**ACTION ITEM:** Below are some records: retype them all exactly, but not the pictures.

**RECORDS:**

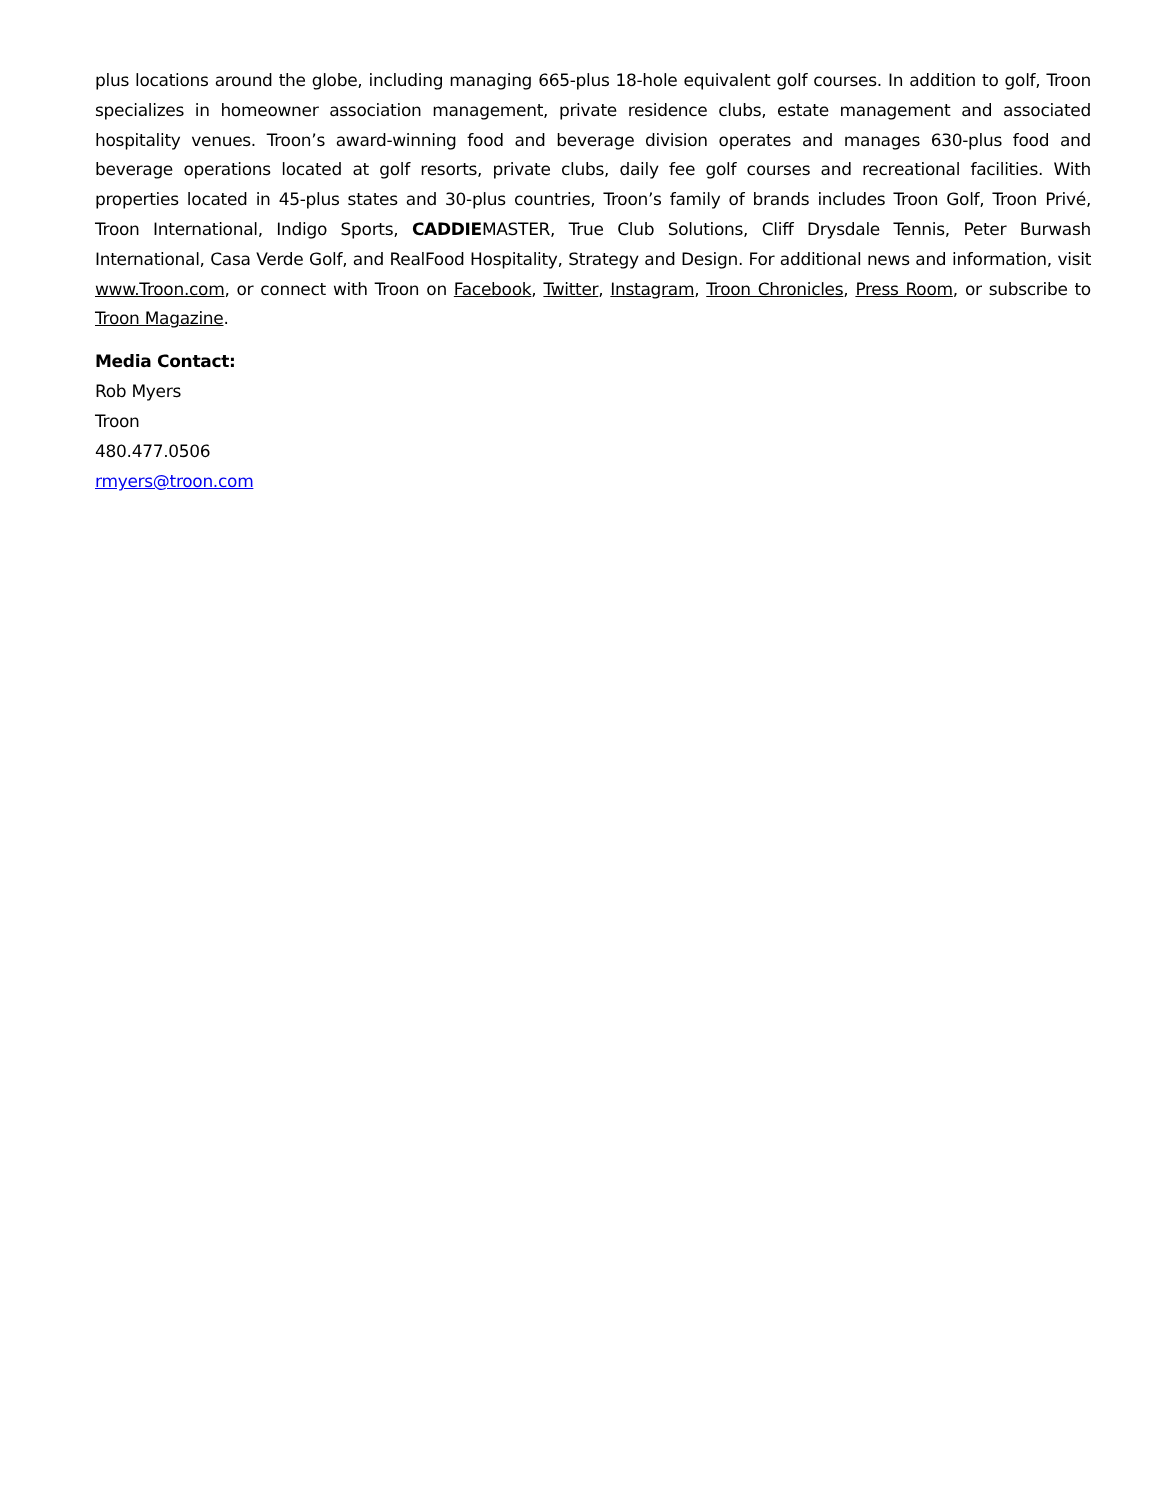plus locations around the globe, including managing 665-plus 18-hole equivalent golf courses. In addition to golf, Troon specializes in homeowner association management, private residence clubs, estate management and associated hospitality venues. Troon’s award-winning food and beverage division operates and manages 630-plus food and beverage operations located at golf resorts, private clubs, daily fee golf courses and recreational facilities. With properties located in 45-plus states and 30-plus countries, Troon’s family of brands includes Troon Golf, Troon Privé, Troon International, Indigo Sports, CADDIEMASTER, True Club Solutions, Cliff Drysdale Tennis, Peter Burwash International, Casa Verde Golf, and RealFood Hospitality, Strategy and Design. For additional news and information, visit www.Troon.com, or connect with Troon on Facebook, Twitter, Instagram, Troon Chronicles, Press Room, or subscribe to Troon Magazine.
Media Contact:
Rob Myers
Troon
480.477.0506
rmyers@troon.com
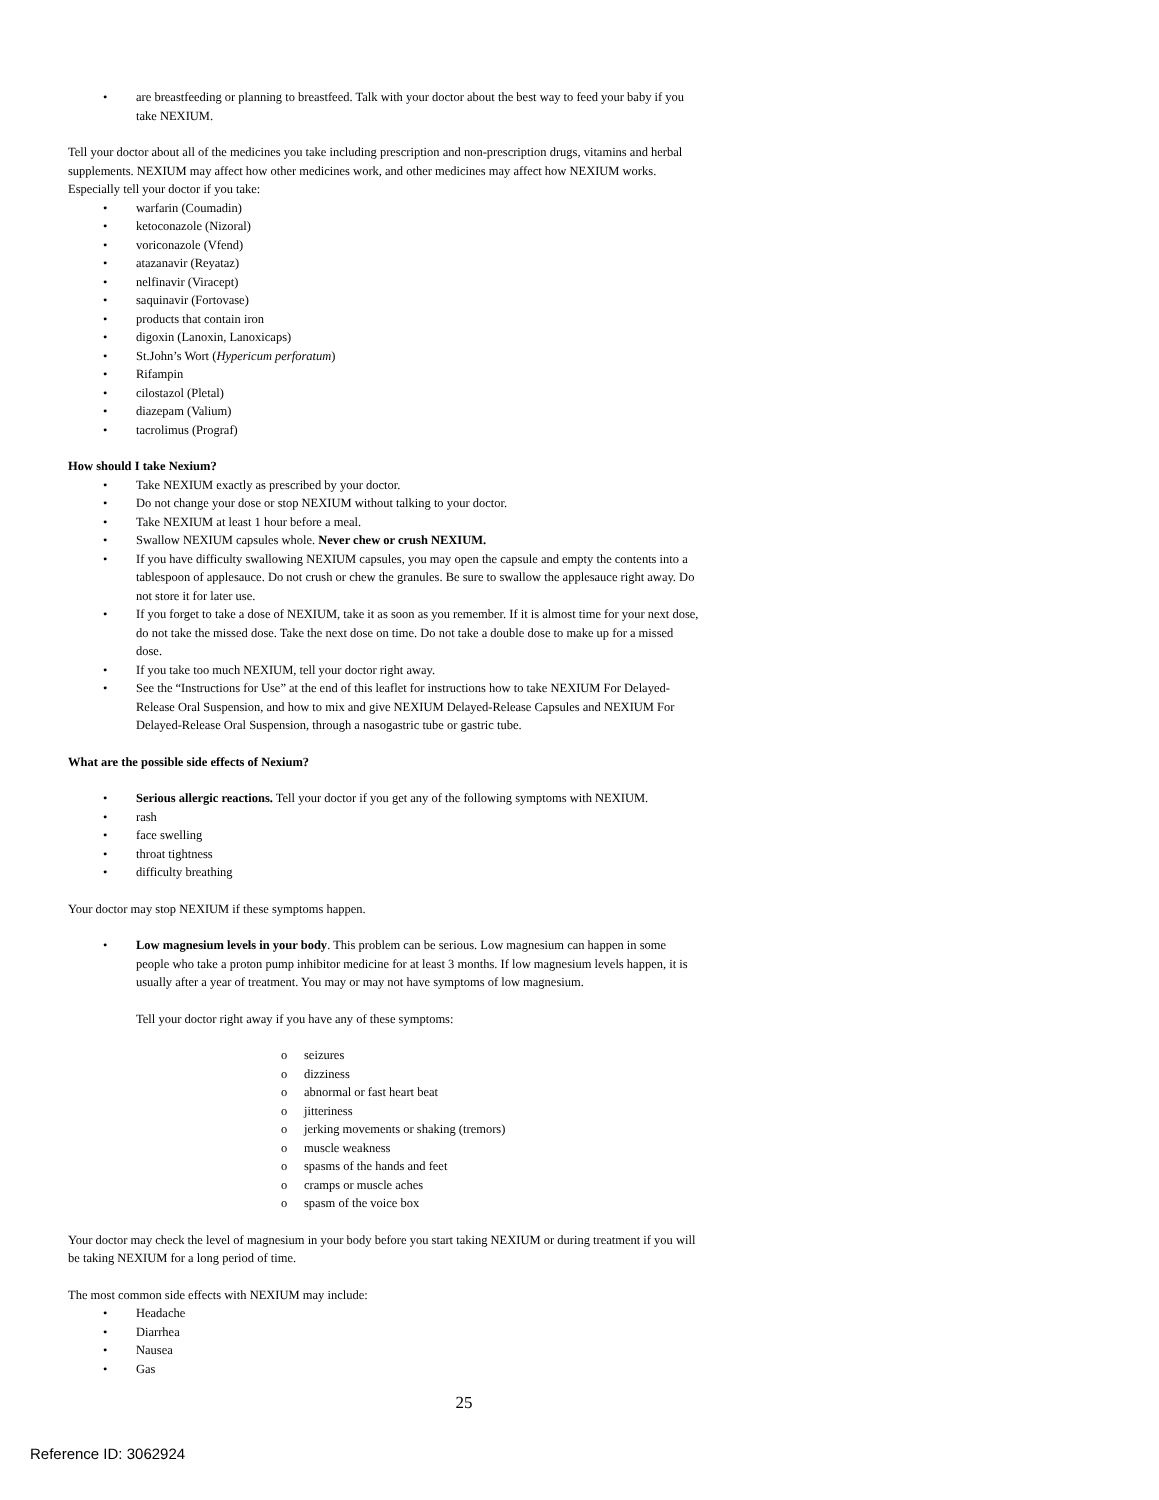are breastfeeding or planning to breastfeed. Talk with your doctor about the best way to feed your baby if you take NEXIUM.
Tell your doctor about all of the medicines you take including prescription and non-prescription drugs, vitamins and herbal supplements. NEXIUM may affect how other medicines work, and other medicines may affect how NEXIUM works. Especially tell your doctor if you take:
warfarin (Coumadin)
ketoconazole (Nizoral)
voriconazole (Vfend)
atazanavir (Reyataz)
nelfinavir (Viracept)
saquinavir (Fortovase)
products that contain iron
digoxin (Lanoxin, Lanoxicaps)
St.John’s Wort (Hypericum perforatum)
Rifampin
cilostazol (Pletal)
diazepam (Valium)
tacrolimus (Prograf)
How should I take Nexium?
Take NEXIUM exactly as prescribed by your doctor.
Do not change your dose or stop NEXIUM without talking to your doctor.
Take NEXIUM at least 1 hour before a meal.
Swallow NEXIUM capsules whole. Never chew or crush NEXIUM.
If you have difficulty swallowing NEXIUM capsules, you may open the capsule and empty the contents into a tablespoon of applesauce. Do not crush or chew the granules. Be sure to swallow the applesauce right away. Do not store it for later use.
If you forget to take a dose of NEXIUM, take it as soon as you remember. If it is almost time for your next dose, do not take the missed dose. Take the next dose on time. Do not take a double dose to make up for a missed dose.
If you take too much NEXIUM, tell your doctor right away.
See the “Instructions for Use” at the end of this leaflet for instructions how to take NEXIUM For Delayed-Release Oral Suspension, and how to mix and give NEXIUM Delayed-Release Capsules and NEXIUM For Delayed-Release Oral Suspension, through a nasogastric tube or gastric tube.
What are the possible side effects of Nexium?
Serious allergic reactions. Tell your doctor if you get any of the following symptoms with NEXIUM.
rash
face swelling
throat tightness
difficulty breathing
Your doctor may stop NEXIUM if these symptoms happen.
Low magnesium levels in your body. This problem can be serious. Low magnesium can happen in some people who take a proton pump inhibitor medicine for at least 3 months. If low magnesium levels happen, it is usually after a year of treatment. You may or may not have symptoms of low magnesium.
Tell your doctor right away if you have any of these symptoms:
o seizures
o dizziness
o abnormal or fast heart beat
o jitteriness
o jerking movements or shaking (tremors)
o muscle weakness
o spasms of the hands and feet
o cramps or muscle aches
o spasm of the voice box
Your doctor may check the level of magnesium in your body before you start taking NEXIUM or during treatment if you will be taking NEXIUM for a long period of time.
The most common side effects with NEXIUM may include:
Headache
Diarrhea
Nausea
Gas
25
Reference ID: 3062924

**RESULT FOR THIS TASK:**
plus locations around the globe, including managing 665-plus 18-hole equivalent golf courses. In addition to golf, Troon specializes in homeowner association management, private residence clubs, estate management and associated hospitality venues. Troon’s award-winning food and beverage division operates and manages 630-plus food and beverage operations located at golf resorts, private clubs, daily fee golf courses and recreational facilities. With properties located in 45-plus states and 30-plus countries, Troon’s family of brands includes Troon Golf, Troon Privé, Troon International, Indigo Sports, CADDIEMASTER, True Club Solutions, Cliff Drysdale Tennis, Peter Burwash International, Casa Verde Golf, and RealFood Hospitality, Strategy and Design. For additional news and information, visit www.Troon.com, or connect with Troon on Facebook, Twitter, Instagram, Troon Chronicles, Press Room, or subscribe to Troon Magazine.
Media Contact:
Rob Myers
Troon
480.477.0506
rmyers@troon.com
are breastfeeding or planning to breastfeed. Talk with your doctor about the best way to feed your baby if you take NEXIUM.
Tell your doctor about all of the medicines you take including prescription and non-prescription drugs, vitamins and herbal supplements. NEXIUM may affect how other medicines work, and other medicines may affect how NEXIUM works. Especially tell your doctor if you take:
warfarin (Coumadin)
ketoconazole (Nizoral)
voriconazole (Vfend)
atazanavir (Reyataz)
nelfinavir (Viracept)
saquinavir (Fortovase)
products that contain iron
digoxin (Lanoxin, Lanoxicaps)
St.John’s Wort (Hypericum perforatum)
Rifampin
cilostazol (Pletal)
diazepam (Valium)
tacrolimus (Prograf)
How should I take Nexium?
Take NEXIUM exactly as prescribed by your doctor.
Do not change your dose or stop NEXIUM without talking to your doctor.
Take NEXIUM at least 1 hour before a meal.
Swallow NEXIUM capsules whole. Never chew or crush NEXIUM.
If you have difficulty swallowing NEXIUM capsules, you may open the capsule and empty the contents into a tablespoon of applesauce. Do not crush or chew the granules. Be sure to swallow the applesauce right away. Do not store it for later use.
If you forget to take a dose of NEXIUM, take it as soon as you remember. If it is almost time for your next dose, do not take the missed dose. Take the next dose on time. Do not take a double dose to make up for a missed dose.
If you take too much NEXIUM, tell your doctor right away.
See the “Instructions for Use” at the end of this leaflet for instructions how to take NEXIUM For Delayed-Release Oral Suspension, and how to mix and give NEXIUM Delayed-Release Capsules and NEXIUM For Delayed-Release Oral Suspension, through a nasogastric tube or gastric tube.
What are the possible side effects of Nexium?
Serious allergic reactions. Tell your doctor if you get any of the following symptoms with NEXIUM.
rash
face swelling
throat tightness
difficulty breathing
Your doctor may stop NEXIUM if these symptoms happen.
Low magnesium levels in your body. This problem can be serious. Low magnesium can happen in some people who take a proton pump inhibitor medicine for at least 3 months. If low magnesium levels happen, it is usually after a year of treatment. You may or may not have symptoms of low magnesium.
Tell your doctor right away if you have any of these symptoms:
o seizures
o dizziness
o abnormal or fast heart beat
o jitteriness
o jerking movements or shaking (tremors)
o muscle weakness
o spasms of the hands and feet
o cramps or muscle aches
o spasm of the voice box
Your doctor may check the level of magnesium in your body before you start taking NEXIUM or during treatment if you will be taking NEXIUM for a long period of time.
The most common side effects with NEXIUM may include:
Headache
Diarrhea
Nausea
Gas
25
Reference ID: 3062924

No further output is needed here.